Document passage:
+-------+
[TheDong]

Go included json in the standard library, so it can't ever change it.

It's wildly inefficient (mostly due to reflection), not type safe, and somewhat surprising. Guess the output https://go.dev/play/p/lSyiaN3IYOR

The author also mentioned "Images manipulation" as a thing that should exist in the standard library.

We actually know how that one went from go too: There's the stdlib image/draw (https://pkg.go.dev/image/draw). But generally, it's recommended to use the non-stdlib golang.org/x/image/draw package instead these days (https://pkg.go.dev/golang.org/x/image/draw)

For backwards compatibility reasons, the stdlib couldn't change, and it's actually far more confusing as a result.

I take a much different lesson than the author of this post about what lessons to take from Go's "large stdlib" experiment.

[KronisLV]

> I take a much different lesson than the author of this post about what lessons to take from Go's "large stdlib" experiment.

Personally, i think that this is simply a problem of not being able to throw the entire thing away, learn from the mistakes and make a better iteration.

I'm all for "batteries included" anything - be it a standard library for a programming language, an IDE with its own component libraries like Lazarus, a web development framework like Angular that's less fragmented than React or maybe even an operating system that has a lot of the software that you'll want to use preinstalled (or available on a DVD or a similar medium directly).
+-------+
Saved entries:
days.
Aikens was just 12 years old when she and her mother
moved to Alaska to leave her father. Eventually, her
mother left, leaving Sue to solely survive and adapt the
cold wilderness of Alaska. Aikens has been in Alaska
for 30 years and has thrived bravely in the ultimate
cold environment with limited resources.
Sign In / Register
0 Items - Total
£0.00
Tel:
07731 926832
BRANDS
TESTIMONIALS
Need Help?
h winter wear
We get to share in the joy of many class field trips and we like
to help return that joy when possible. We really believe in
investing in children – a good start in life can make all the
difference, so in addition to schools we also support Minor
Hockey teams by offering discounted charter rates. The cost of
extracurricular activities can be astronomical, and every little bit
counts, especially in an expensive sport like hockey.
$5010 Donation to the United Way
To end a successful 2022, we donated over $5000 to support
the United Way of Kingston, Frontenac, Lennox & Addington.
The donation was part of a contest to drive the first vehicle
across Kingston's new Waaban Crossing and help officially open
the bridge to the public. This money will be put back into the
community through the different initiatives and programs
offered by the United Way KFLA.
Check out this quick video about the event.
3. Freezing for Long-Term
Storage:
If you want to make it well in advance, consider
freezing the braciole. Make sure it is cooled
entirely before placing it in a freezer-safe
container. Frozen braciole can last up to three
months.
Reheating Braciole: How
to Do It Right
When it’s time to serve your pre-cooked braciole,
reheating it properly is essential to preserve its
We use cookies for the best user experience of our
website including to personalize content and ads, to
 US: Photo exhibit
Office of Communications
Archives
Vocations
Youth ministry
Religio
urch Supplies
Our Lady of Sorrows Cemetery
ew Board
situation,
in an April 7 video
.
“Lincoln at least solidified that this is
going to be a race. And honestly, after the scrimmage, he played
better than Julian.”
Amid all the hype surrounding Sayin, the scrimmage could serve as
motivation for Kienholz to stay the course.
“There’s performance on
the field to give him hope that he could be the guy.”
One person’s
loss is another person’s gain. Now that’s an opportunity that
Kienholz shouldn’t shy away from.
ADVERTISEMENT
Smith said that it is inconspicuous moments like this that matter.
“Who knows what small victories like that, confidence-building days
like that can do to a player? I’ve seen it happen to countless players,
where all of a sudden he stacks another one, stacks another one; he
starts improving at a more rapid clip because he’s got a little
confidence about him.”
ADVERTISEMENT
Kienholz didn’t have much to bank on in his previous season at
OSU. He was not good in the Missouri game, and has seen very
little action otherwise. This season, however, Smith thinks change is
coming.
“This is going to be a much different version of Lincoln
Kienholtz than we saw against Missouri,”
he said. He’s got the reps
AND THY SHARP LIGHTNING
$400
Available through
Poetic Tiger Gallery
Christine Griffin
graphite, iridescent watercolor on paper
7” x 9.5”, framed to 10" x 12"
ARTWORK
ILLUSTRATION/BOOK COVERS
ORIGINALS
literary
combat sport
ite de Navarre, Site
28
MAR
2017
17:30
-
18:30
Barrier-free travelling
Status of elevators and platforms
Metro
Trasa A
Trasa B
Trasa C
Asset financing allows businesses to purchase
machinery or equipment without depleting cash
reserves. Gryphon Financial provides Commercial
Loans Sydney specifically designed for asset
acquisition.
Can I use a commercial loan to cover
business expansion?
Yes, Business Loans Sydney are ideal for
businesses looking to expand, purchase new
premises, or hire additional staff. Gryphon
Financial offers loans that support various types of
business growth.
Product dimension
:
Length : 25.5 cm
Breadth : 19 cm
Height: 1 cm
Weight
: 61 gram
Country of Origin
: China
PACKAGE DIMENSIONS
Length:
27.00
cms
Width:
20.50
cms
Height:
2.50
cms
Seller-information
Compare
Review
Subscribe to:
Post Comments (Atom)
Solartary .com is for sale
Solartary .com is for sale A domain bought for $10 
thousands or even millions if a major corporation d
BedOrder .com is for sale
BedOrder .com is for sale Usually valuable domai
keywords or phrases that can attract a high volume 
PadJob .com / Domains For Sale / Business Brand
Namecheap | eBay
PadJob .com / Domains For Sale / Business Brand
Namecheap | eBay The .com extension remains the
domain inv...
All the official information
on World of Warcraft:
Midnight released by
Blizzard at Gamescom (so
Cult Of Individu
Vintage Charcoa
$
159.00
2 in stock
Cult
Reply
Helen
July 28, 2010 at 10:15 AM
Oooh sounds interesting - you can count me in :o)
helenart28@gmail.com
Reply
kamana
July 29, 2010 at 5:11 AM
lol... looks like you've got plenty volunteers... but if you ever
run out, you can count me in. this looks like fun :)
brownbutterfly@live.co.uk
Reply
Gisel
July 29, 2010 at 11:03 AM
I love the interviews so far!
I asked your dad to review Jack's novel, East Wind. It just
+-------+
Your objective: Give every web address that appears in the forum thread about Go's standard library.

Output of the exercise:
https://go.dev/play/p/lSyiaN3IYOR
https://pkg.go.dev/image/draw
https://pkg.go.dev/golang.org/x/image/draw